One week in, and I am joyfully astonished (and exhausted.) My face and sides ache from laughing. My mind has been blown repeatedly by the beauty of the other souls that daily become more and more alive as the class progresses. My heart has expanded and feels raw and tender and open in new ways. Many tears have fallen, from joy and wonder, from deep wells of sadness that come as old rusty parts of my soul are freed from their societal binds.
You see, clown is about exploring the four year-old inside. The little one you were before socialization caused you to “grow up” and be serious.
Before the body forgets to play and becomes blocked by The Block of Cool (as in, gotta be cool, man — gotta suppress this or that to be one of the cool kids.) The Block of Nice (Gotta be a good girl/boy if you want anyone to like you.) The Block of Polite (Gotta be polite to fit in and be a part of society.) The Block of Being Appropriate (Gotta do what everyone else is doing no matter what or you’ll stand out and the bullies will see you or you will be humiliated.)
So as we’ve been playing this week, we’ve been getting up underneath our adult skin suits and back into the wonder, the joy, the big, messy fun of acting with enthusiasm, leading with our hope, and the desire to have fun and make others laugh with us, at us.
It is an honor – a gift – to see someone’s unadulterated humanness. To really see who each person is underneath all the tricks we’ve learned to protect ourselves.
I am blown away by the exquisite beauty and brilliance of each person in the class.

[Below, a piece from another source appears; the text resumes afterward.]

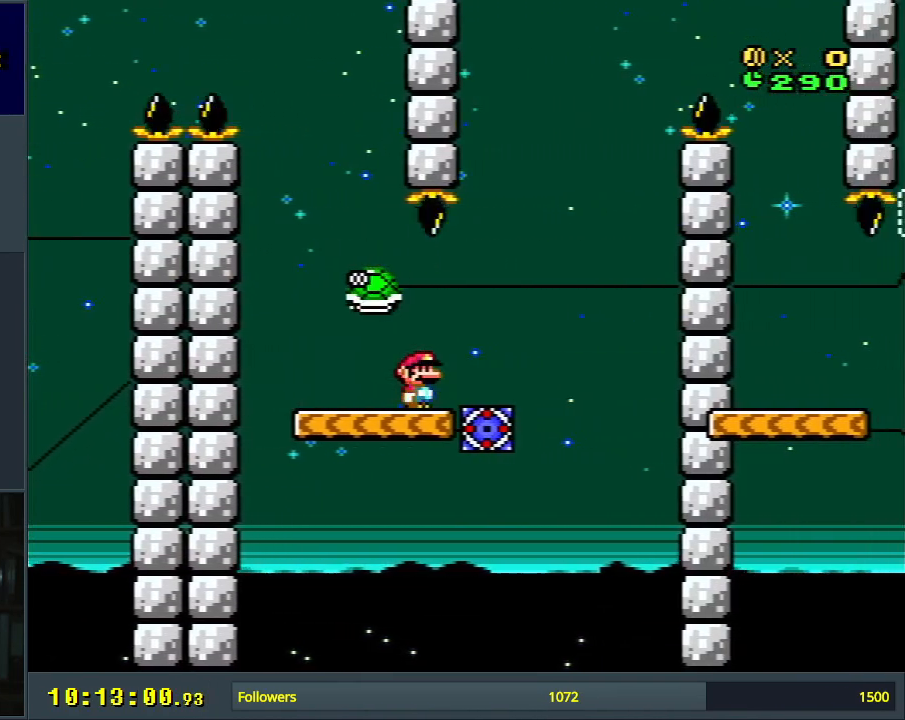
{"buttons": ["B", "Y", "DPAD_RIGHT"], "events": [[133, "B", "down"], [150, "DPAD_RIGHT", "up"], [200, "DPAD_LEFT", "down"], [267, "B", "up"], [417, "DPAD_LEFT", "up"], [483, "DPAD_RIGHT", "down"], [500, "B", "down"]]}
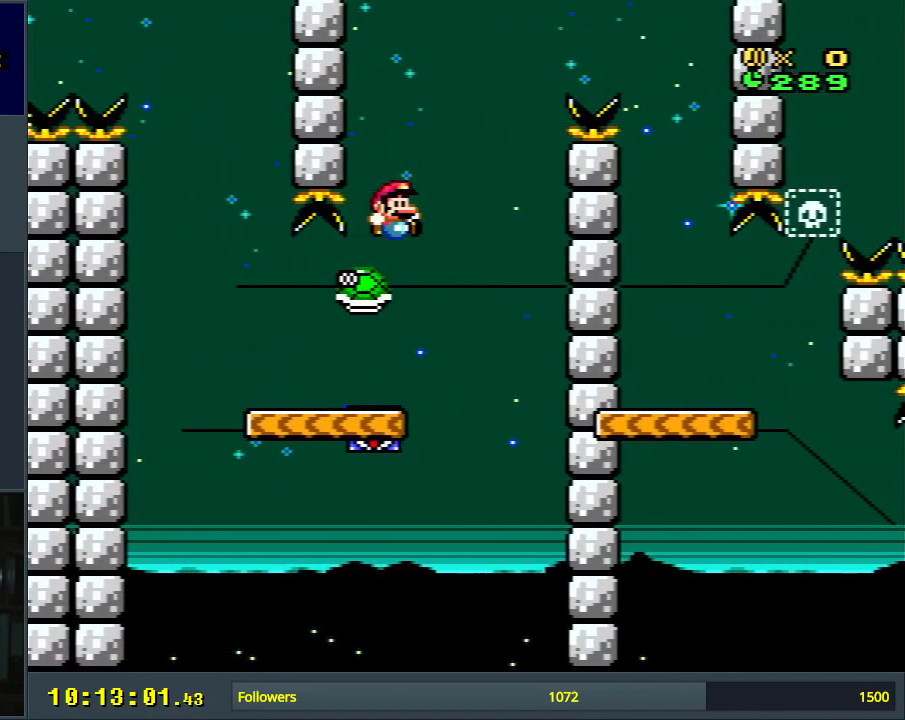
{"buttons": ["B", "Y", "DPAD_RIGHT"], "events": []}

Down the street, one of the buildings has some flowers blooming on part of it’s front wall. There’s a beautiful cascade of what looks like lilac that I was drawn to the first day during lunch break. What I did not notice then is that alongside the lilac are morning glories. (They were not blooming that first day.)
But the second day of class, I walked by the storefront again, and there they were, in all their, well, glory!
I was floored and just stopped and stared in wonder.
Then the next day, they were gone! (Upon closer inspection, they were there, but had withdrawn back into their tightly wrapped buds.)
The next day, half were out again, the others were in different states of the bloom process.
The flowers’ journey seems to mirror our class. We are all at our own different states of “bloom” in our work of rediscovering our unsocialized selves. We all have started the class in different places, and we will end in different places. But along the way, we are all blooming at different times. And sometimes, we are each beginning to show ourselves out in full bloom. It is astonishing to witness.